I am thinking about doing
BEGIN
{replacing command 1}
{replacing command 2}
etc.
END
Yes, your idea with an ERE and pipe-OR works.
The main bug in your awk code is: the ERE is in / / (or in " ") when it is a constant. Not if it's in a variable!
Then, the input words have spaces around. How does it find the last word when there is no trailing space?
Then, you use the assignment IGNORECASE = 1 as a condition. Fortunately it is always true so the following { block } is run. Better have no condtion and set the variable once at the BEGINning!
Attempt to fix the bugs (untested)
awk -F';' 'BEGIN { IGNORECASE = 1 } NR==FNR { A[$1] = $2; next } { x = (" " $0 " "); for (i in A) gsub(A, i, x); sub(/^ /, "", x); sub(/ $/, "", x); print x }'
I don't know what you mean about the problem being the version of awk you were using when there were so many logic errors in your code. But, if you have it working now, congratulations.
Note, however, that in addition to the corrections MadeInGermany already listed, you also need to be absolutely sure that your first input file has exactly one <space> character before and after each word you're searching for as possible text to be replaced. For example, with the sample data you provided, no changes would be made to the following lined of text:
The word tonton in this text will not be changed to toto because there aren't
two <space> characters following any occurrence of tonton in this sentence, but
there is one <space> before tonton and two <space>s after tonton in your sample
simplifier_FR.txt file.
You might also want to note that if there are any punctuation characters before or after any of the words you want to replace, the code you're using won't find and/or replace them.

(Records from a collection)

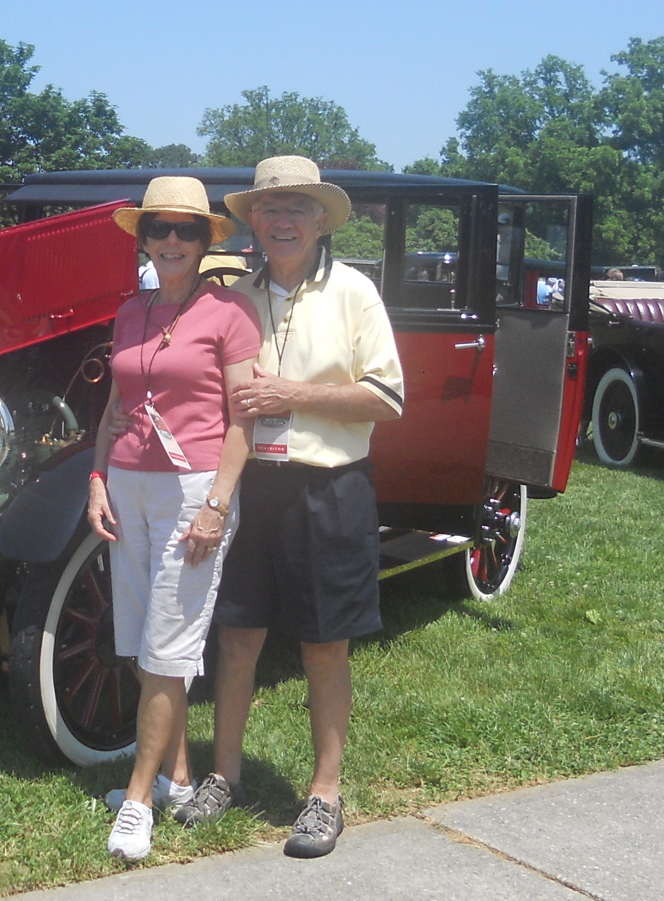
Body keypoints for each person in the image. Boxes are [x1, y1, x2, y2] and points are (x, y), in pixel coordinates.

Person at [172, 156, 404, 860]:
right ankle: (225, 774)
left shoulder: (356, 293)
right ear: (252, 223)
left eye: (296, 209)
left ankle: (325, 792)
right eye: (269, 210)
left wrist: (290, 395)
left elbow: (388, 398)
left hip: (328, 488)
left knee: (324, 644)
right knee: (237, 637)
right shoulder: (236, 297)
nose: (281, 221)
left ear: (321, 220)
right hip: (252, 487)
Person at [88, 176, 261, 861]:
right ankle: (178, 778)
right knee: (136, 642)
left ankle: (137, 800)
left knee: (169, 645)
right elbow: (112, 410)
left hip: (193, 489)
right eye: (157, 228)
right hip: (128, 484)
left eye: (185, 229)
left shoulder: (229, 313)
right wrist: (97, 479)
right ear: (145, 237)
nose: (170, 240)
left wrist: (218, 503)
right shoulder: (130, 312)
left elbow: (243, 419)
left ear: (204, 239)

[Problem description]
From the awk forum excerpt above, extract the passage from "The main bug" up to and including "no trailing space?".

[Response to the exercise]
The main bug in your awk code is: the ERE is in / / (or in " ") when it is a constant. Not if it's in a variable!
Then, the input words have spaces around. How does it find the last word when there is no trailing space?